You can aim, but it isn't easy on the fly.  Your left analogue stick 
judges the aim and the amount of time you hold circle judges the power.  
If you hold it too long, you'll fire into the stands and the announcers 
will make fun of you.

I like using a 4-1-2-1-2 formation because it tends to cover most of 
the bases, but there are pluses and minuses to every formation.  Just 
about any play that burns 4 fullbacks will burn 5 just as badly, in my 
opinion, plus you sacrifice players in the middle/front.  Be sure to 
play to your individual players' strengths, too.  4-1-2-1-2 works best 
when you've got two speedy shooters up front to get through balls, if 
your forwards are slower you might want to consider something else.

You'll encounter a wide variety of situations during the game beyond 
the basics.  Free kicks, penalty kicks, throw-ins, and corner kicks 
being chief among them.  For Free kicks, they are either direct or 
indirect, meaning that you can score from them or not.  It won't always 
tell you, but a good way to tell is whether the defense has devoted 
three or more players to standing in front of you in a wall.  Press R2 
to have someone roll the ball back to you (which gives you a better 
shot), circle to shoot, x to pass, and square for a curved shot.  Use 
the analogue sticks to change your player's position.  For penalty 
kicks, it's just you and the goalie.  Press circle to shoot and left 
analogue to aim.  I recommend holding circle until you get just a 
little under the white line in the meter, that will put your shot 
higher up in the net.  For throw-ins, use x to select another player 
(there's usually 3 targets), square for a direct pass to where they are 
now, and triangle to feed them forward.  For corners, press square and 
hold about 75% down to cross it in front of the net or x to pass.  If 
you pass off a corner or throw deep in the area, you should cross as 
soon as possible.  You'll have players in front.

Defending these situations is somewhat simpler.  Circle adds a player 
to the line for direct free kicks (one maximum), and merely pressing a 
direction has your goalie dive to stop a penalty kick.  Press it once 
the kick gauge starts to fill because if you do it early you'll simply 
walk along the goal line with little purpose.  

Like I say in the title, I'm not fantastic at gameplay.  Experiment 
with a variety of things, you'll learn it.  Aiming passes can be a 
little awkward since despite the game's claims it does not always try 
to find you a teammate in the direction you're pressing and sometimes 
picks someone who is not the one you thought you had aimed at.  
Generally, though, you can fix this problem with experience after some 

4) World Cup mode, including qualifiers, still in process (C04)

Here's the big part, the meat and potatoes.  You can choose from one of 
six regional qualifiers or just move right to the World Cup itself.  As 
I said before, selecting the World Cup gives you the 32 teams with 
accurate brackets for the World Cup in 2006.  The developers were not 
mind readers, though, and this game came out early, so you might find 
that Croatia (for example) is much more competitive than they actually 

The qualifiers are a little different.  Each region operates 
differently, and I'll go into it below.

» Material provided

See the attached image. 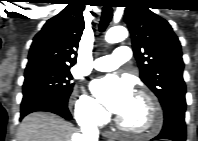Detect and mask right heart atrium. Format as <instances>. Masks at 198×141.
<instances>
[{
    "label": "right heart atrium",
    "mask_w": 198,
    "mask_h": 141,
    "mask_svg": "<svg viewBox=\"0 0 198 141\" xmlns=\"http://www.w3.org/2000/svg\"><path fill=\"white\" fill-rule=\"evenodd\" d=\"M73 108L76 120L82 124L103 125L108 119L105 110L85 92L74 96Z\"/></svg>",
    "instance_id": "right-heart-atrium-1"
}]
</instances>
---
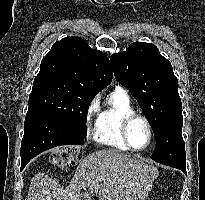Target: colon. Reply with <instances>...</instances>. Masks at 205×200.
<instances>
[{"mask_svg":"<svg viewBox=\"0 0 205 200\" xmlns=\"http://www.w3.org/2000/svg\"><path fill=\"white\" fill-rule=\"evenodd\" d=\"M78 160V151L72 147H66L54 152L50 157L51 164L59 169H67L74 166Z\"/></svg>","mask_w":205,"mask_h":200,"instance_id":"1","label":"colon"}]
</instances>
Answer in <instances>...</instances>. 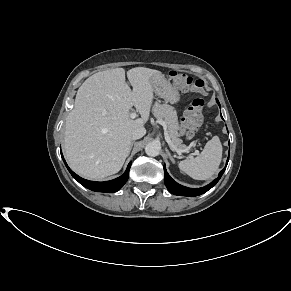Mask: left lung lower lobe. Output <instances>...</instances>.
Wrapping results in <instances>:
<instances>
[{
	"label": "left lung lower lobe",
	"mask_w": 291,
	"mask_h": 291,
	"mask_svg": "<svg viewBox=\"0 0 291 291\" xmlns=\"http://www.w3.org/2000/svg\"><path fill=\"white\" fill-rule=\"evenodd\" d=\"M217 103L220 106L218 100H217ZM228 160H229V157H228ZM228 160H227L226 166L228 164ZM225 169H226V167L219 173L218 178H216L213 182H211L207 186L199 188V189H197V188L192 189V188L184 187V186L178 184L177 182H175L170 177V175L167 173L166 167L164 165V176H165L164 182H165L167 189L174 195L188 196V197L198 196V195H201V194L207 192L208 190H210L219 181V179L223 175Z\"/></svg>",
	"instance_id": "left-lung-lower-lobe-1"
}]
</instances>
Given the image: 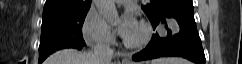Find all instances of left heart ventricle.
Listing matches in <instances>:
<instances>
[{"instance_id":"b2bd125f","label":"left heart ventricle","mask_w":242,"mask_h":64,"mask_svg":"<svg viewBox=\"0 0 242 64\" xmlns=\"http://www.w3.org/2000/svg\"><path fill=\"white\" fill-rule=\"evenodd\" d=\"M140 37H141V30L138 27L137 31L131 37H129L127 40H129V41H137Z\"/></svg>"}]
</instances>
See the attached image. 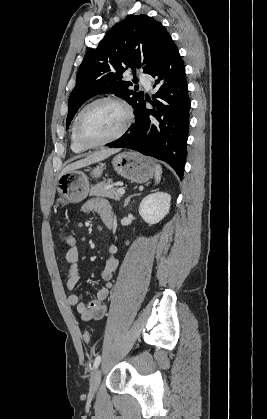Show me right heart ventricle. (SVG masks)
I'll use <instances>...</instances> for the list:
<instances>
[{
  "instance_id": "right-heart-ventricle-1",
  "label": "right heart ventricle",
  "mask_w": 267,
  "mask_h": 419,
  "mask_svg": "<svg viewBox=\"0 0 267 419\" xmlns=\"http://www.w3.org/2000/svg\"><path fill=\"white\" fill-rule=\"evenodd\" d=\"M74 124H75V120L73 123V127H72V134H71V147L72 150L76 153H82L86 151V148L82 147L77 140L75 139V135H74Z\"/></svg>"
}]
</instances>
--
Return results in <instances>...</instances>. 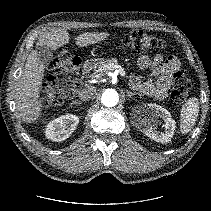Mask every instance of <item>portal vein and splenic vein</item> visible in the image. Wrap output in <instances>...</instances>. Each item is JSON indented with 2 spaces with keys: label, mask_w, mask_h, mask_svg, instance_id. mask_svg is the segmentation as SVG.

» Directive
In the soccer game guide, revise the passage between "Like I say in" and "in process (C04)", inclusive, replacing "awkward" with "clumsy".

» Response to the task
Like I say in the title, I'm not fantastic at gameplay.  Experiment 
with a variety of things, you'll learn it.  Aiming passes can be a 
little clumsy since despite the game's claims it does not always try 
to find you a teammate in the direction you're pressing and sometimes 
picks someone who is not the one you thought you had aimed at.  
Generally, though, you can fix this problem with experience after some 

4) World Cup mode, including qualifiers, still in process (C04)